Exercise brief: An exact reproduction of all entries is expected.
───── Information provided
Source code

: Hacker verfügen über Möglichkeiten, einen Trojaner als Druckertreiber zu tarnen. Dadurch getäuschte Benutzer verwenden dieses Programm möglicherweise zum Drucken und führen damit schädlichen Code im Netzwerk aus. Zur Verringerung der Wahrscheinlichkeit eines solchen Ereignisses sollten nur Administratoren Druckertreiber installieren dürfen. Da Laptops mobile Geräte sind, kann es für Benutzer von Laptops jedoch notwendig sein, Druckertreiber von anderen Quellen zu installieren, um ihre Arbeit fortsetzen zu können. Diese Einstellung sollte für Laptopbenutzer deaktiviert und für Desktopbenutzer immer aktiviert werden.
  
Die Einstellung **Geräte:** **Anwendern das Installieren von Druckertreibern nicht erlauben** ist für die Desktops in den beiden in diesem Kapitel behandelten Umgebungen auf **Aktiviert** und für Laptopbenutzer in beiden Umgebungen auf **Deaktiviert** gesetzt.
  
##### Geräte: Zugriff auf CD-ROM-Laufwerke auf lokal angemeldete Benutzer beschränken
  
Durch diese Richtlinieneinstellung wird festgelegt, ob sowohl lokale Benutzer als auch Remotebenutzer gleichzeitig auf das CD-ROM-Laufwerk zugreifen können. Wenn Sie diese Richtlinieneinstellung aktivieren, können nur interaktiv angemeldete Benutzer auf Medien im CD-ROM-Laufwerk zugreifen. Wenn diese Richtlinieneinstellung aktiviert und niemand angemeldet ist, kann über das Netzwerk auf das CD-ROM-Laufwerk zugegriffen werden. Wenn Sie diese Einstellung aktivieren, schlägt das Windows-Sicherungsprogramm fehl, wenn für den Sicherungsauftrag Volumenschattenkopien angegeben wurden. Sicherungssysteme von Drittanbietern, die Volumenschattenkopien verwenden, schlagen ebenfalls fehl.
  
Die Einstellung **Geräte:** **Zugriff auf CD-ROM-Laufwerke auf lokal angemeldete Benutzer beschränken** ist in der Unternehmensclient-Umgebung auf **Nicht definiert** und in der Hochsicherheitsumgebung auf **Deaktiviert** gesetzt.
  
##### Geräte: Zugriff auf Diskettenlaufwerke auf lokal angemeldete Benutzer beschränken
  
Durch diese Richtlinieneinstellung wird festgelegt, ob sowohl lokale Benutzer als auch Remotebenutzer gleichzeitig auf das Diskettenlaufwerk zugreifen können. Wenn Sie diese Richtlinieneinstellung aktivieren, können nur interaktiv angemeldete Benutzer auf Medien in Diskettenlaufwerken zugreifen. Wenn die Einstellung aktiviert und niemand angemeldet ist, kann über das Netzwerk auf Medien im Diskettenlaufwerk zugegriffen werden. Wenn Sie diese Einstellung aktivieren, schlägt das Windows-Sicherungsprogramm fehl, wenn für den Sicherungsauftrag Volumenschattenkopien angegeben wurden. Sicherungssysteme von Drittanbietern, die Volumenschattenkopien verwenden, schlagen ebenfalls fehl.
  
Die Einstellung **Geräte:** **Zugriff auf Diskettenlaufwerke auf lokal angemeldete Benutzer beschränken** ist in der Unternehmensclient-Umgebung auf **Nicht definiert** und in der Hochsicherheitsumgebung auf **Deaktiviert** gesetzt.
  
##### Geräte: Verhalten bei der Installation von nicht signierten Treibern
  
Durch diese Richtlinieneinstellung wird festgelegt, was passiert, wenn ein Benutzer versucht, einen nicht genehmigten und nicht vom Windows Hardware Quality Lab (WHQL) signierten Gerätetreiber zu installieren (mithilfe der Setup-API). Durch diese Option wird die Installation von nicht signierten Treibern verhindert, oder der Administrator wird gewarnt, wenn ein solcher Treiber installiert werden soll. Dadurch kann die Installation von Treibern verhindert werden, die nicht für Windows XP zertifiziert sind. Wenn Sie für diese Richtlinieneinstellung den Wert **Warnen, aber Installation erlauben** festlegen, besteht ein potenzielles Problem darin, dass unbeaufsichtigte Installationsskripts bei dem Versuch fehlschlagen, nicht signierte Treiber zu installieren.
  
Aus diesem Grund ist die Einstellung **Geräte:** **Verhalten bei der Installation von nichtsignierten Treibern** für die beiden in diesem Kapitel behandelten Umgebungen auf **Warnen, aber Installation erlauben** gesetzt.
──────────
Problem solution:
Source code

: Hacker verfügen über Möglichkeiten, einen Trojaner als Druckertreiber zu tarnen. Dadurch getäuschte Benutzer verwenden dieses Programm möglicherweise zum Drucken und führen damit schädlichen Code im Netzwerk aus. Zur Verringerung der Wahrscheinlichkeit eines solchen Ereignisses sollten nur Administratoren Druckertreiber installieren dürfen. Da Laptops mobile Geräte sind, kann es für Benutzer von Laptops jedoch notwendig sein, Druckertreiber von anderen Quellen zu installieren, um ihre Arbeit fortsetzen zu können. Diese Einstellung sollte für Laptopbenutzer deaktiviert und für Desktopbenutzer immer aktiviert werden.
  
Die Einstellung **Geräte:** **Anwendern das Installieren von Druckertreibern nicht erlauben** ist für die Desktops in den beiden in diesem Kapitel behandelten Umgebungen auf **Aktiviert** und für Laptopbenutzer in beiden Umgebungen auf **Deaktiviert** gesetzt.
  
##### Geräte: Zugriff auf CD-ROM-Laufwerke auf lokal angemeldete Benutzer beschränken
  
Durch diese Richtlinieneinstellung wird festgelegt, ob sowohl lokale Benutzer als auch Remotebenutzer gleichzeitig auf das CD-ROM-Laufwerk zugreifen können. Wenn Sie diese Richtlinieneinstellung aktivieren, können nur interaktiv angemeldete Benutzer auf Medien im CD-ROM-Laufwerk zugreifen. Wenn diese Richtlinieneinstellung aktiviert und niemand angemeldet ist, kann über das Netzwerk auf das CD-ROM-Laufwerk zugegriffen werden. Wenn Sie diese Einstellung aktivieren, schlägt das Windows-Sicherungsprogramm fehl, wenn für den Sicherungsauftrag Volumenschattenkopien angegeben wurden. Sicherungssysteme von Drittanbietern, die Volumenschattenkopien verwenden, schlagen ebenfalls fehl.
  
Die Einstellung **Geräte:** **Zugriff auf CD-ROM-Laufwerke auf lokal angemeldete Benutzer beschränken** ist in der Unternehmensclient-Umgebung auf **Nicht definiert** und in der Hochsicherheitsumgebung auf **Deaktiviert** gesetzt.
  
##### Geräte: Zugriff auf Diskettenlaufwerke auf lokal angemeldete Benutzer beschränken
  
Durch diese Richtlinieneinstellung wird festgelegt, ob sowohl lokale Benutzer als auch Remotebenutzer gleichzeitig auf das Diskettenlaufwerk zugreifen können. Wenn Sie diese Richtlinieneinstellung aktivieren, können nur interaktiv angemeldete Benutzer auf Medien in Diskettenlaufwerken zugreifen. Wenn die Einstellung aktiviert und niemand angemeldet ist, kann über das Netzwerk auf Medien im Diskettenlaufwerk zugegriffen werden. Wenn Sie diese Einstellung aktivieren, schlägt das Windows-Sicherungsprogramm fehl, wenn für den Sicherungsauftrag Volumenschattenkopien angegeben wurden. Sicherungssysteme von Drittanbietern, die Volumenschattenkopien verwenden, schlagen ebenfalls fehl.
  
Die Einstellung **Geräte:** **Zugriff auf Diskettenlaufwerke auf lokal angemeldete Benutzer beschränken** ist in der Unternehmensclient-Umgebung auf **Nicht definiert** und in der Hochsicherheitsumgebung auf **Deaktiviert** gesetzt.
  
##### Geräte: Verhalten bei der Installation von nicht signierten Treibern
  
Durch diese Richtlinieneinstellung wird festgelegt, was passiert, wenn ein Benutzer versucht, einen nicht genehmigten und nicht vom Windows Hardware Quality Lab (WHQL) signierten Gerätetreiber zu installieren (mithilfe der Setup-API). Durch diese Option wird die Installation von nicht signierten Treibern verhindert, oder der Administrator wird gewarnt, wenn ein solcher Treiber installiert werden soll. Dadurch kann die Installation von Treibern verhindert werden, die nicht für Windows XP zertifiziert sind. Wenn Sie für diese Richtlinieneinstellung den Wert **Warnen, aber Installation erlauben** festlegen, besteht ein potenzielles Problem darin, dass unbeaufsichtigte Installationsskripts bei dem Versuch fehlschlagen, nicht signierte Treiber zu installieren.
  
Aus diesem Grund ist die Einstellung **Geräte:** **Verhalten bei der Installation von nichtsignierten Treibern** für die beiden in diesem Kapitel behandelten Umgebungen auf **Warnen, aber Installation erlauben** gesetzt.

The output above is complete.